Intervention de Seydina Boiro

Réunion du jeudi 29 octobre 2020 à 15h45
Commission d'enquête pour mesurer et prévenir les effets de la crise du covid-19 sur les enfants et la jeunesse

Seydina Boiro :

Madame Buffet, je crois, mentionnait un guide créé pour améliorer les conditions des évaluations. Cette démarche est positive mais n'est pas suffisante. La présomption de minorité reste l'élément déterminant pour que des jeunes qui arrivent en France ne perdent pas du temps avant d'accéder à la scolarité, ou ne perdent pas leurs droits. Lorsqu'un jeune arrive en France à 16 ans, son évaluation peut prendre des mois. Il aura peut-être 17 ans lorsque le juge reprendra son dossier ; or, passé 16 ans, l'aide sociale ne le considère plus comme prioritaire pour aller à l'école. Les jeunes qui n'ont pu bénéficier de la présomption de minorité se retrouvent donc, pour certains, sans formation à 17 ans. À 18 ans, lorsqu'ils sont mis dehors sans diplôme et sans carte de séjour, ils deviennent automatiquement des sans-abri. Ils ne reçoivent aucune aide. C'est la raison pour laquelle la présomption de minorité est très importante. Lorsque les jeunes se présentent, ils doivent pouvoir se rendre à l'école en attendant que leur évaluation soit tranchée. Cela leur permet de ne pas perdre de temps. Une fois encore, ils ne seront plus jugés prioritaires par les aides sociales une fois qu'ils auront atteint 16 ans ou 17 ans.

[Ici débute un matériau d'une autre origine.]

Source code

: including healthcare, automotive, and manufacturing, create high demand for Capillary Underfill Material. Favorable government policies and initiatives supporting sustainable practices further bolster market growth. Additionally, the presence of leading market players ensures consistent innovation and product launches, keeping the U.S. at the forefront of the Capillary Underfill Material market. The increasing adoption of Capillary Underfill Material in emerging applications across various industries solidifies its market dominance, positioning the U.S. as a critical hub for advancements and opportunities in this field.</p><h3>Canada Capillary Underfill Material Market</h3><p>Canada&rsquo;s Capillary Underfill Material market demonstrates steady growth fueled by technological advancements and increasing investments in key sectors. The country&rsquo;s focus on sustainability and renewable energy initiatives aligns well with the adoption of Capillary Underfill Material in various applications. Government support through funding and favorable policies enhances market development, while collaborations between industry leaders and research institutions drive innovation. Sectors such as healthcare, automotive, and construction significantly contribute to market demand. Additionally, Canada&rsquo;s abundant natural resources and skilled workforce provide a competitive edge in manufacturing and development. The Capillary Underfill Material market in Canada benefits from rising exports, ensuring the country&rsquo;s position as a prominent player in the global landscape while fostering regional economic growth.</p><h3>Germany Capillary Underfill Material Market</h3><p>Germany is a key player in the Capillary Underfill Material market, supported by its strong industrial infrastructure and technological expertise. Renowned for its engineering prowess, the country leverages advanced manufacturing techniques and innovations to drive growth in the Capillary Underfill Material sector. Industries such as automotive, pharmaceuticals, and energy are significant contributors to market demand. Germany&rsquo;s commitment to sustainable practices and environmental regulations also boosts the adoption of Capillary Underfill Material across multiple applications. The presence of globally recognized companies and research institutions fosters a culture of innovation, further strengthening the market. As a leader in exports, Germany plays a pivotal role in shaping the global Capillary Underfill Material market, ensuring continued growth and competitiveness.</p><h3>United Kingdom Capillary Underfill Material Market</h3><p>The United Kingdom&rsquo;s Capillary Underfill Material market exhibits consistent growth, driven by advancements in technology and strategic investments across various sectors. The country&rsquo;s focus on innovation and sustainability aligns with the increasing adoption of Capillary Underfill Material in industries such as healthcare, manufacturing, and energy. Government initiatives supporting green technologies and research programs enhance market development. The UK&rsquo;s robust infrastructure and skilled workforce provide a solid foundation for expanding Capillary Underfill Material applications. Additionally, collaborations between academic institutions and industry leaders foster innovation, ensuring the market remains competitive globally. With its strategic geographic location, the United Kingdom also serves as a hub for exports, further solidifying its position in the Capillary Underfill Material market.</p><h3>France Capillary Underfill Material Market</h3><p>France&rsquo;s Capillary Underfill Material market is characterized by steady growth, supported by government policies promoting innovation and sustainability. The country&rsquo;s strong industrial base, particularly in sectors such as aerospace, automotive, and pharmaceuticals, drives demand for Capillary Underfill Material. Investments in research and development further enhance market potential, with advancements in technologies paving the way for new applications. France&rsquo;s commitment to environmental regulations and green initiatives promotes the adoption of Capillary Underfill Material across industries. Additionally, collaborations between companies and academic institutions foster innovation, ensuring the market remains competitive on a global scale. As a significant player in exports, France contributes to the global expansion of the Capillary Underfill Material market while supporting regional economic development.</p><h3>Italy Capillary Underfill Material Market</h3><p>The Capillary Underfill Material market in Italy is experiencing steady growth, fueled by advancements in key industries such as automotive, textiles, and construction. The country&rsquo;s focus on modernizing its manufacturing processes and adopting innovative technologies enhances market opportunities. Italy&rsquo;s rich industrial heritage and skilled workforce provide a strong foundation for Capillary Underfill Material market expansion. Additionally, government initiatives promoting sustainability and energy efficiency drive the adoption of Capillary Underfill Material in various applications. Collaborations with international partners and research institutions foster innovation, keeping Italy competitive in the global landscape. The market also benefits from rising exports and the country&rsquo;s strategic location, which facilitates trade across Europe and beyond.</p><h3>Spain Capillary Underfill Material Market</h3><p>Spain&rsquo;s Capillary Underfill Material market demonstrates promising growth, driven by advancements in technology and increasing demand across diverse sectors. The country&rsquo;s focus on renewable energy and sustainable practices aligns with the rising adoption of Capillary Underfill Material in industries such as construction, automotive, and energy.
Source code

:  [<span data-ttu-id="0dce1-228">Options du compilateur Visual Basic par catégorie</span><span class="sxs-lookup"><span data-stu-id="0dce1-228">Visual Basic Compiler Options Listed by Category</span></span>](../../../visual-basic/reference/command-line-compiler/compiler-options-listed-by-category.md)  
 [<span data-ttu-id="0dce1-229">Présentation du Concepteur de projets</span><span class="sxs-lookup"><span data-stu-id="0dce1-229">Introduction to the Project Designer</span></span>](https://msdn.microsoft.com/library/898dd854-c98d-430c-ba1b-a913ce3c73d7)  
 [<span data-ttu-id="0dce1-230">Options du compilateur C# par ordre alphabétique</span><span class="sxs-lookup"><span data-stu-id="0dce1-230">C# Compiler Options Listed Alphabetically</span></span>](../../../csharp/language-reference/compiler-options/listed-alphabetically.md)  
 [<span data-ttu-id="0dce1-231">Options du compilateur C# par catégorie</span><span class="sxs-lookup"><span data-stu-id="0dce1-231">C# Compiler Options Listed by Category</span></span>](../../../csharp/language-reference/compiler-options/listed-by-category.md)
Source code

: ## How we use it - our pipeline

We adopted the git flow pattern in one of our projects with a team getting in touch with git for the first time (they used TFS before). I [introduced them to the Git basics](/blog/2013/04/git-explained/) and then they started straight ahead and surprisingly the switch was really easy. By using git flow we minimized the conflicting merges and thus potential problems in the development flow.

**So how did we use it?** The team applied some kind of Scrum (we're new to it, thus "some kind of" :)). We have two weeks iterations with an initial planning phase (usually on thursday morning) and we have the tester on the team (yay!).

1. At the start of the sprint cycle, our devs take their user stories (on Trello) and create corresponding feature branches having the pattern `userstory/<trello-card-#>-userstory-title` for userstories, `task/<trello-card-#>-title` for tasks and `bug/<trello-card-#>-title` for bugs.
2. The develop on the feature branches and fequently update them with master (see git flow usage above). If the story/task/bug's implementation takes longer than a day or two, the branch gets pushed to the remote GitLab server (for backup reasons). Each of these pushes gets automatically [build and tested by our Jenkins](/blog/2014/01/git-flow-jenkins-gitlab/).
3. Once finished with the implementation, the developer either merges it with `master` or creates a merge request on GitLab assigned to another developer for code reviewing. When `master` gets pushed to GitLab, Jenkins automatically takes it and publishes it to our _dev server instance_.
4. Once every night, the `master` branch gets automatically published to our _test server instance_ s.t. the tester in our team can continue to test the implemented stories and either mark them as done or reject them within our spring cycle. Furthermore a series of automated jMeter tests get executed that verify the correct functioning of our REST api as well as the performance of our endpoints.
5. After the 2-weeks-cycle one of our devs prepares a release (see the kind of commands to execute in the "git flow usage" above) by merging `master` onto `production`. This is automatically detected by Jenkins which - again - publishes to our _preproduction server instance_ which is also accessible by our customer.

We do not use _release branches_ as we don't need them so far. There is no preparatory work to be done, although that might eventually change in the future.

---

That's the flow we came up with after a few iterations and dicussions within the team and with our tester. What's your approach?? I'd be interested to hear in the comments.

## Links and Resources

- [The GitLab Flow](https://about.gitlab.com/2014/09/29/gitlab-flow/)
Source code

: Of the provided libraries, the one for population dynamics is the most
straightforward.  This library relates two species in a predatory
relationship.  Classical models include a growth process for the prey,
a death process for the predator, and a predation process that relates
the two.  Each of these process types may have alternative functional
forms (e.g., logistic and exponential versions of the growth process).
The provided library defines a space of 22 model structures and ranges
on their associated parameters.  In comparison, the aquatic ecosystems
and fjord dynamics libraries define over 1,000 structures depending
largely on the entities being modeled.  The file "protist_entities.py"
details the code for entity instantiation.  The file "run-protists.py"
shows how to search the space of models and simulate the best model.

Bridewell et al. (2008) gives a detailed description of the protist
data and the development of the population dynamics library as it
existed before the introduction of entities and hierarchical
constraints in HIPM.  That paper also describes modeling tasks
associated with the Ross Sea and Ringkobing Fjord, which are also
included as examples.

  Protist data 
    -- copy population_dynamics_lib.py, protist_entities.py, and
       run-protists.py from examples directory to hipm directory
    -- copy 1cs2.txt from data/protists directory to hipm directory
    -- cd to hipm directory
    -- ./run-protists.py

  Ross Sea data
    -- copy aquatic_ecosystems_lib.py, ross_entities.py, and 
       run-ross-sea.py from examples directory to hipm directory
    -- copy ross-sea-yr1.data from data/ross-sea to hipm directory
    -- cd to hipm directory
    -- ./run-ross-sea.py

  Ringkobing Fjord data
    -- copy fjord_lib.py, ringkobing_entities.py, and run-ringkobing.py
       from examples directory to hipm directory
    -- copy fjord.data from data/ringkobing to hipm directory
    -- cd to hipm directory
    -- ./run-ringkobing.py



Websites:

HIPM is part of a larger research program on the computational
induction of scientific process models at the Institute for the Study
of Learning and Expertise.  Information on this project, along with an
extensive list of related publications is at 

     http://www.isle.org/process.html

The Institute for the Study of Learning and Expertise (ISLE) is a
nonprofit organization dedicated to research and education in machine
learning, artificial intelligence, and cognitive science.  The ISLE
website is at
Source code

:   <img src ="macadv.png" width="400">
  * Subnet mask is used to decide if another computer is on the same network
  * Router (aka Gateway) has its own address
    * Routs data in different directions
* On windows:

Personnellement, je suis arrivé à 15 ans et j'ai attendu huit mois avant de pouvoir aller en classe. Le juge m'a confirmé quatre ou six mois plus tard que je n'étais plus une priorité. J'ai fait des démarches moi-même pour pouvoir obtenir ce droit, notamment en me rendant à la rencontre d'associations. Je tiens d'ailleurs à préciser que les associations nous aident davantage que les éducateurs. Les volontaires de ces associations font plus que les éducateurs pour nous : ils nous accompagnent à la préfecture, dans les ambassades ou pour faire des tests. Ce n'était pas le cas des éducatrices. Je n'ai personnellement pas reçu beaucoup d'accompagnement de leur part. La présomption de minorité est donc centrale pour l'avenir des jeunes, pour éviter qu'ils ne se retrouvent perdus à 18 ans, sans formation. Actuellement, en France, 25 % des SDF ont moins de 25 ans et sont issus de l'ASE. Ce chiffre illustre que le suivi réalisé au niveau de l'ASE n'est pas suffisant. Cette mission est pourtant essentielle car les jeunes ne sont pas en capacité de se prendre en main comme des adultes. Ils ont besoin d'être guidés, d'être accompagnés. Ils ne peuvent être abandonnés à leur propre sort. À 18 ans, la plupart ne sont pas encore matures. À 18 ans, 80 % des jeunes qui sont à l'ASE ne savent pas encore ce qu'ils veulent faire. L'absence de suivi fabrique des sans-abri.

Je suis également choqué, en France, de la disparité des aides sociales entre les départements. Alors que j'ai obtenu un contrat jeune majeur de neuf mois, un ami résidant dans le 77 ne peut accéder qu'à des contrats de trois semaines. Alors que je suis en train de préparer mon avenir, il perd le sien. Nous étions pourtant dans la même classe. Il me semble important qu'une politique similaire soit menée partout en France et que les aides soient accordées uniformément à tous sur le territoire. Je trouve cela très injuste que certains puissent bénéficier de contrats jeune majeur tandis que d'autres se retrouvent dehors à 18 ans, le jour de leur anniversaire, alors qu'ils ne connaissent personne, qu'ils n'ont pas de famille dans le pays. Cet événement est traumatisant pour la personne qui le vit et la plonge dans le plus grand désespoir. Il ne faut pas jouer avec l'avenir des jeunes. Il faut s'engager sur ce point. Il faut revoir la politique de l'ASE pour que des jeunes puissent s'en sortir. Actuellement, ces aides créent plus de sans-abri que de salariés et de futurs jeunes autonomes. L'ASE estime que si le jeune est hébergé et a accès aux repas, le problème est réglé. Pourtant, l'hébergement et la nourriture ne sont pas suffisants. Les jeunes ont besoin d'être accompagnés pour s'en sortir. Je regrette d'avoir eu peu de suivi jusqu'à mes 18 ans. Une fois mon contrat d'apprentissage signé, ce suivi s'est encore davantage estompé. Nous passons trois à quatre mois sans nous parler. Je travaille, j'ai un petit salaire : pour eux, ce suivi n'est probablement plus nécessaire. Je ne vous cache pas que cela a été compliqué à vivre.